How to measure the strength of the FM radio signal

How to Measure Earthquake Strengths

The strength of earthquakes is measured with seismographs. The devices record the strength of ground movements, the so-called magnitude. Around 100,000 magnitude 3 earthquakes occur around the world every year. Around 1600 have the strengths 5 or 6. A major quake has at least the value 8 and occurs about once a year. The strongest earthquake recorded to date had a magnitude of 9.5 and occurred in Chile in 1960.

Earthquakes can have different effects in the region, depending on their duration, soil conditions and construction methods. Usually the following applies:

- Strength 1-2: weak tremor, only to be detected by instruments

- 3: Felt only near the epicenter

- 4-5: 30 kilometers around the center noticeable, slight damage

- 6: Dead and severe damage in densely populated regions

- 7: Houses collapse in large areas, many dead

- 8: Devastation within hundreds of kilometers, very many dead

The intensity of the quake does not increase evenly upwards. Rather, the shock energy increases by over 30 times with each strength-point difference. A magnitude 6 quake releases around 1000 times as much energy as a magnitude 4 quake. The energy of such a magnitude 6 quake roughly corresponds to that of the atomic bomb explosion over Hiroshima.

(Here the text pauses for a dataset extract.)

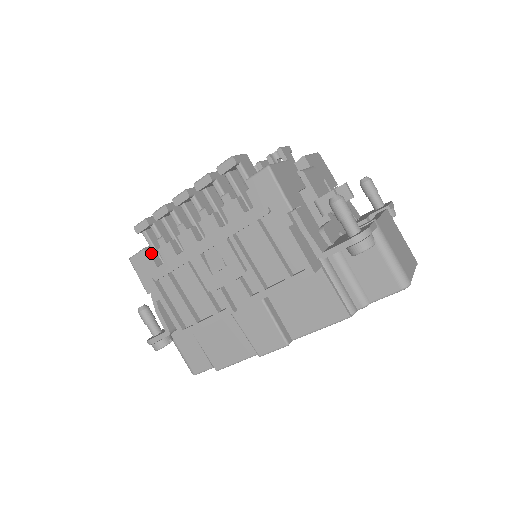
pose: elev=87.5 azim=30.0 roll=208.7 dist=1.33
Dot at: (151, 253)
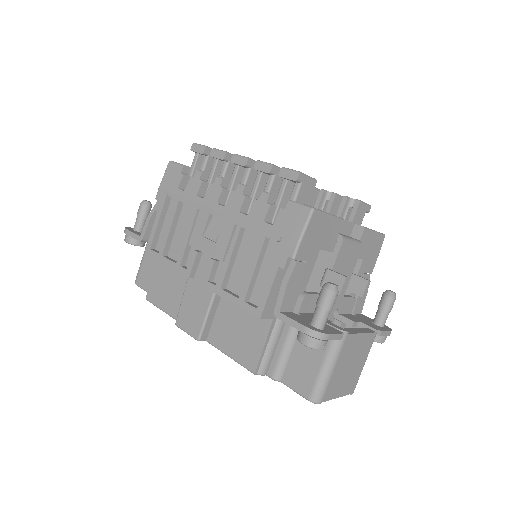
Dot at: (185, 174)
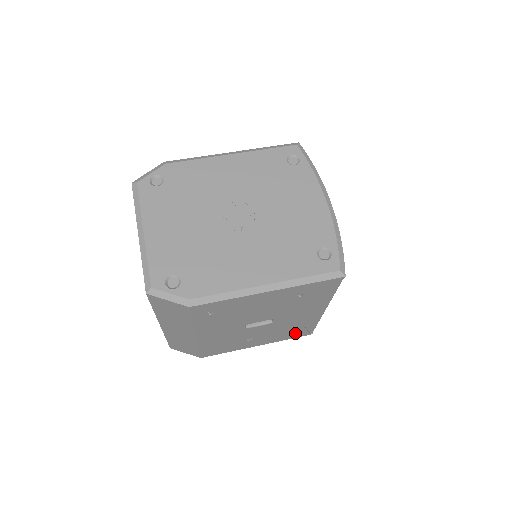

Richter scale is now considered out of date

In the past, the magnitude of the earthquake was determined according to the so-called Richter scale. The American geophysicist Charles Francis Richter had developed the scale in 1935 especially for California, where tremors occur more frequently along the St. Andrew's Trench. However, the classic Richter scale is not particularly accurate in the case of large earthquakes. Earthquake researchers therefore use more modern magnitude scales today.

The cause of the earthquake is a sudden release of tensions, which can result from the friction of earth plates against each other or from one plate submerging under another.